Native mass spectrometry reveals how lipids and proteins communicate at cell membranes
Charlotte Barker |
By visualizing molecular interactions in the cell membrane with a pioneering mass spectrometry (MS) method, researchers at Texas A&M University have shown how proteins are able to recruit a specific lipid microenvironment via allostery (1). A common feedback mechanism in biology, allostery is the regulation or modulation of a biological macromolecule through the binding of an effector ligand to a binding site other than the active site.

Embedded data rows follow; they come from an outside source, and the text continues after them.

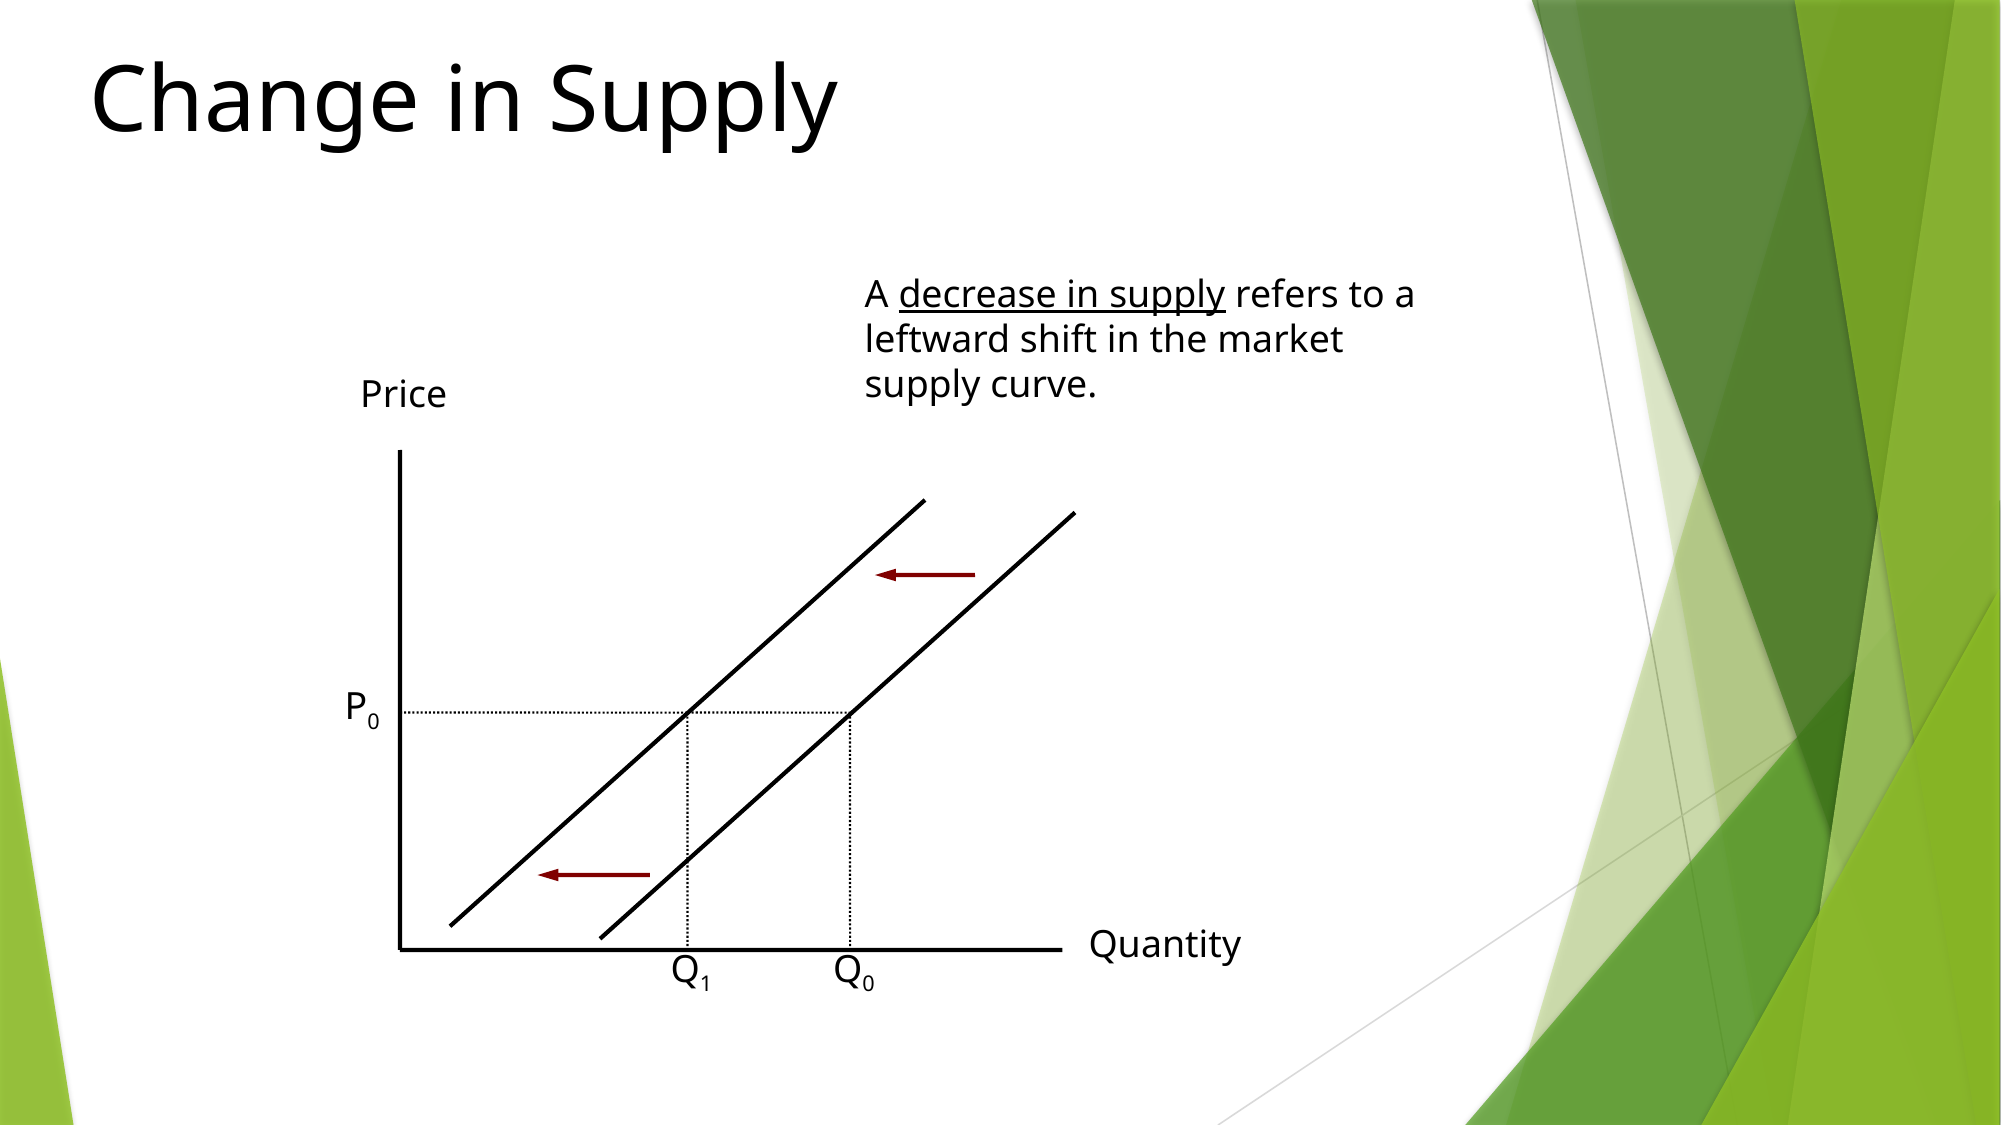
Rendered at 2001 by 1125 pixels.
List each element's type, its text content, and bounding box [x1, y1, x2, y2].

text_box Q0 [818, 937, 890, 1004]
text_box [537, 868, 650, 882]
text_box A decrease in supply refers to a leftward shift in the market supply curve. [849, 262, 1438, 413]
text_box Price [345, 362, 463, 423]
text_box Q1 [655, 937, 728, 1004]
text_box Quantity [1073, 912, 1257, 973]
text_box Change in Supply [74, 45, 1425, 233]
text_box P0 [329, 674, 395, 741]
text_box [874, 568, 976, 582]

The Texas researchers have shown that this method of communication extends to lipids. When monitoring individual lipid binding with native ion mobility MS – a technique pioneered by group leader Arthur Laganowsky that preserves non-covalent interactions – the group noted that different lipid pairs exhibit various degrees of allosteric modulation.
“It is becoming increasingly clear that membrane proteins are exquisitely sensitive to the chemistry of the lipid,” said Arthur Laganowsky in a press release. “Given that lipid composition differs throughout the organs of the body, understanding how the lipid environment in these areas influences protein structure will be critical to opening new possibilities for pharmaceutical drugs designed to affect how these lipids bind with one another.”
Lipid–protein interactions are generating increasing interest, as scientists uncover the key role played by lipids in the structure and function of membrane proteins; far from being inert, the lipid microenvironment of the membrane apparently plays an active part in the functioning of the cell.
- JW Patrick et al., “Allostery revealed within lipid binding events to membrane proteins”, Proc Natl Acad Sci (2018). Available at: bit.ly/2HEZK46. Accessed April 30, 2018.